By Darren Eliot
May 10, 2009

The Carolina Hurricanes have won three in a row and in so doing, have the top-seeded Boston Bruins on the brink of elimination. It's the first time all season long that the Bruins have lost three straight games, so the frustration that marred their Game 4 effort is understandable. The Hurricanes have outscored the Bruins 10-3 in winning the last three games after losing 4-1 in the opener.

Still, winning that fourth straight won't be easy since Game 5 is Sunday night in Boston.You have to expect the Bruins to put their best effort forward. It will be up to Cam Ward in goal to rise to the occasion as he has so far in these playoffs. Both Ward and Eric Staal up front are furthering their reputations as big-time clutch performers, delivering as they did in 2006 when the Hurricanes won the Stanley Cup. That was the 'Canes' last appearance in the postseason -- the only time Ward and Staal were on the playoff stage, with Ward garnering the Conn Smythe Trophy and Staal leading everyone in playoff scoring.

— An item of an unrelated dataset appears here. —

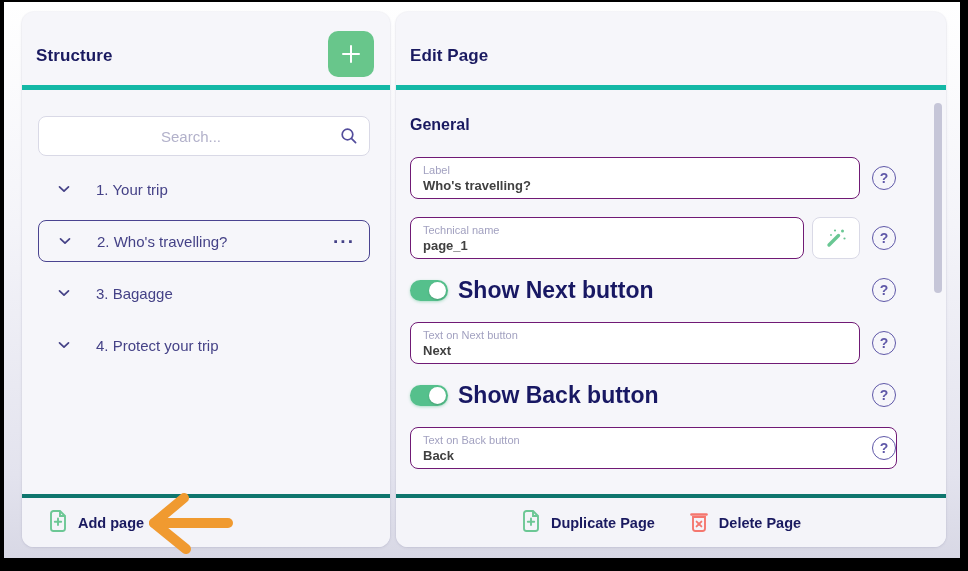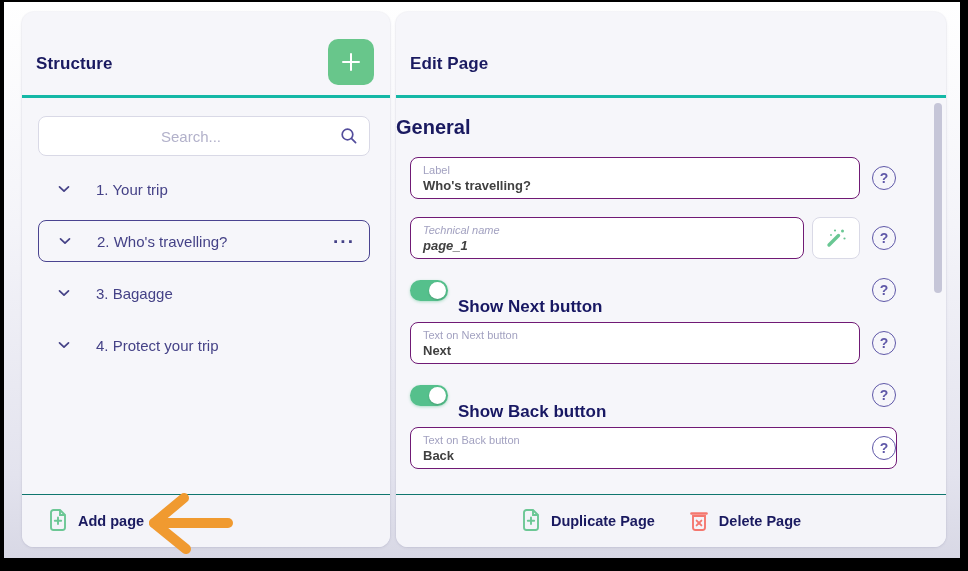"Structure" .panel-header { border-bottom: 3px solid #14b8a6 -> 5px solid #14b8a6; top: 8px -> 0 }
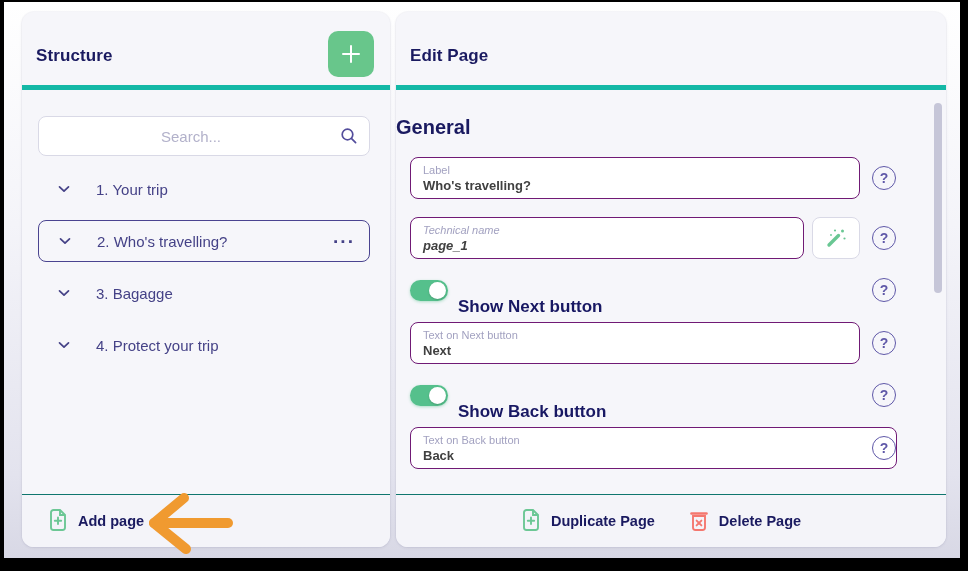"General" .section-title { font-size: 20px -> 16px; left: 0 -> 14px }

In the other Eastern Conference semifinal, the Pittsburgh Penguins also won their third straight game in the series -- their second in overtime -- securing victory for the first time on the road. It all adds up to a 3-2 series lead over the Washington Capitals as the series shifts back to Pittsburgh.

The difference in this one was that Jordan Staal, along with linemates Tyler Kennedy and Matt Cooke, contributed offensively. Staal and Cooke both scored -- the first of this year's playoffs for both -- and all three delivered much-needed forechecking pressure. In a game that was brutally physical, the Pens need that trio to step forward and it did. Up until this point, while stars on both sides were getting theirs, the Capitals' third line of David Steckel-Boyd Gordon-Matt Bradley had outperformed the Staal combination.

Out west, the defending Stanley Cup champion Detroit Red Wings return home with a chance to move ahead 3-2 in their series with the Anaheim Ducks. Of course, the road Ducks have the same opportunity, but they'll have to perform much better than they did in losing Game 4 on home ice -- more like they did in the Western Conference final two years ago on their way to capturing the Stanley Cup, when the Ducks won in dramatic fashion in Detroit in Game 5.

Maybe the spark will come from defenseman James Wisniewski returning to the lineup after missing just one game since suffering a bruised lung from a slap shot to the ribs. Certainly, goaltender Jonas Hiller has to return to form after yielding five goals on 23 shots. He wasn't sharp, but neither were the guys in front of him.

On the Red Wings' side, the long anticipated move of putting Pavel Datsyuk and Henrik Zetterberg on the same line worked, sort of. It wasn't Datsyuk who got untracked after the switch; it was Marian Hossa scoring his first goals of the series playing with Johan Franzen -- who also scored twice -- and Valtteri Fillpula. That trio dominated the game, creating scoring chances each and every shift. The Wings will start with the lines the way they ended Game 4, looking for the same results.

Finally, the Chicago Blackhawks have a 3-2 series advantage over the Vancouver Canucks. Similar to the Penguins getting a big game from their third line, the Blackhawks got two goals from Dustin Byfuglien and another from David Bolland. And don't let the line designation fool you. Along with Troy Brouwer, coach Joel Quenneville counts on this unit to score. Byfuglien and Bolland both scored on the power play, revealing how much trust Coach Q has in his Killer B's.

The offense of the Blackhawks' third line certainly stood out, but so did the team's overall discipline, affording the Canucks just two power-play chances. That adds up to three Vancouver power plays over the past two games, both come-from-behind wins for the Blackhawks. Add the fact that Captain Jonathan Toews continues to play ineffectively -- certainly slowed by injury -- and the Killer B's production came at just the right time.